In all three coached swim sessions this week I found myself having to explain the difference between a build set and a descending set yet again. Here’s what they mean:
Building: within each rep of the build set the swimmer should increase their speed from slow to fast. So when I give “2x 50m front crawl – building” I’m expecting the swimmer to start each 50m easy and pick up the speed to finish that 50m hard. Speed is building within each rep.
Descending: within a descending set each rep should be faster than the previous one. So when I give “3x 100m front crawl – descending” I’m expecting the first rep to be at an easy pace, the second steady and the third fast. How each individual rep is paced isn’t so important, but each one should be faster than the last. I know, it’s called a descending set yet the speed is increasing – this is what confuses most people. Speed is increasing, but this means the time taken for each rep is decreasing, you’re descending the time you take. Given swim coaches are usually watching the pool clock to time reps from our perspective the set is descending.

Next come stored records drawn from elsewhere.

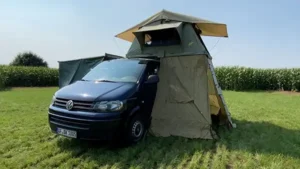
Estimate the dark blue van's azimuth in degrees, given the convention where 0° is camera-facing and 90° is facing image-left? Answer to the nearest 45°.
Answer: approximately 45°

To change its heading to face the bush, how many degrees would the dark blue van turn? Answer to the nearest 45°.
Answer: approximately 135° to its right
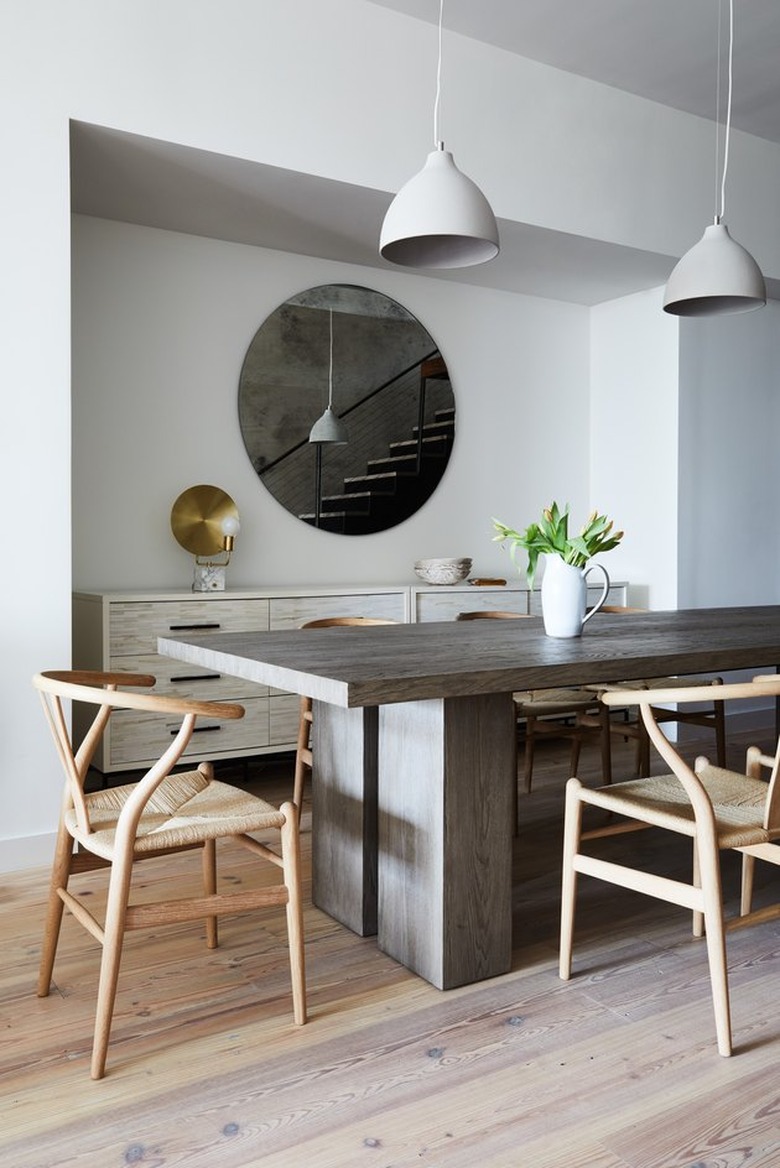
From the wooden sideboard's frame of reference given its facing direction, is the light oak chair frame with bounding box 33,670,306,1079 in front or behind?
in front

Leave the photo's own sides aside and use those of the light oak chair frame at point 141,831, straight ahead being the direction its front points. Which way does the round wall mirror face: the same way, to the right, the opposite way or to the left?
to the right

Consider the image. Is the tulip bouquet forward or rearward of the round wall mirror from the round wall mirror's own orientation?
forward

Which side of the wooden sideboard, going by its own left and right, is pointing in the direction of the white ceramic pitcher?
front

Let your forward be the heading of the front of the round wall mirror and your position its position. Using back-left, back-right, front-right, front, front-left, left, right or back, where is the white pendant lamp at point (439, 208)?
front-right

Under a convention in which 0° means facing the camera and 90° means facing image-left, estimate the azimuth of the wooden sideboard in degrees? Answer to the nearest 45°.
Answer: approximately 315°

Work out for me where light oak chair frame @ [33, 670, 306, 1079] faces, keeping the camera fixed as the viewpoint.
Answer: facing away from the viewer and to the right of the viewer

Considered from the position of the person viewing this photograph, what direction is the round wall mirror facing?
facing the viewer and to the right of the viewer

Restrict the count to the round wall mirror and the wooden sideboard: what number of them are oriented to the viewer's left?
0

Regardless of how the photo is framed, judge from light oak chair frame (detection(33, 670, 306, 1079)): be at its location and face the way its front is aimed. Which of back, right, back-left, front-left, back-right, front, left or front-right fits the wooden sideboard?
front-left
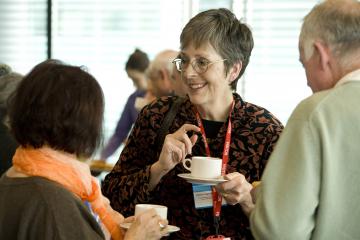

I doubt this will be the last time I have to explain these terms.
Tuesday, 11th February 2014 – Endurance Swim Session
Warm Up | ||
---|---|---|
300m Front crawl – easy | ||
2x | 50m As 25m front scull, 25m front crawl on 15s rest | |
2x | 50m Front crawl – building on 15s rest | |
2x | 50m As 25m fist drill, 25m front crawl on 15s rest | |
2x | 50m Front crawl – building on 15s rest | |
3x | 100m Front crawl – descending on 25s rest | |
1,000m | ||
Main Set | ||
4/5/6x | 200m Front crawl – steady on 30s rest Last rep (last 2 reps if doing 6) hard on 40s rest |
|
4/5/6x | 100m Front crawl – steady on 20s rest Last 2 reps (last rep if doing 4) hard on 30s rest |
|
2,200m-2,800m | ||
Cool Down | ||
200m Choice – easy | ||
2,400m-3,000m |
There’s a lot of variation within Tuesday’s set reflecting the broad range of abilities that come to the two sessions. Stronger swimmers get more distance and more of the higher intensity reps, while the weaker swimmers have a more manageable load and are given more opportunity to focus on improving their stroke.
Thursday, 13th February 2014 – Endurance Swim Session
Warm Up | ||
---|---|---|
400m Front crawl – easy | ||
2x | 50m As 25m front scull, 25m front crawl on 15s rest | |
2x | 50m As 25m doggy paddle, 25m front crawl on 15s rest | |
4x | 50m Front crawl – descending on 20s rest | |
800m | ||
Main Set | ||
4/5x | 100m Front crawl – building on 5s rest 300m Front crawl – easy/steady (pull buoy optional) on 40s rest |
|
2,400m-2,800m | ||
Main Set B | ||
2/3x | 100m As 50 drill, 50 front crawl on 20s rest 2x 200m front crawl – steady on 30s rest drills: straight arm recovery, finger drag, broken arrow |
|
3,400m-4,300m | ||
Alternative Main Set B | ||
What we actually did this morning. | ||
4x | 100m Medley on 20s rest 200m front crawl – paddle and pull buoy on 30s rest |
|
3,600m-4,000m | ||
Cool Down | ||
200m Choice – easy | ||
3,600m-4,500m |
Thursday has also become far more varied as we’ve restructured to allow swimmers to book in for either an hour or the full 90 minutes. Sessions will now be planned with a main set that finishes at the hour and an additional 30 minute set for those carrying on. As the only swimmer to book in for the full session today was competent in all the strokes I switched the end of the session to incorporate some medley.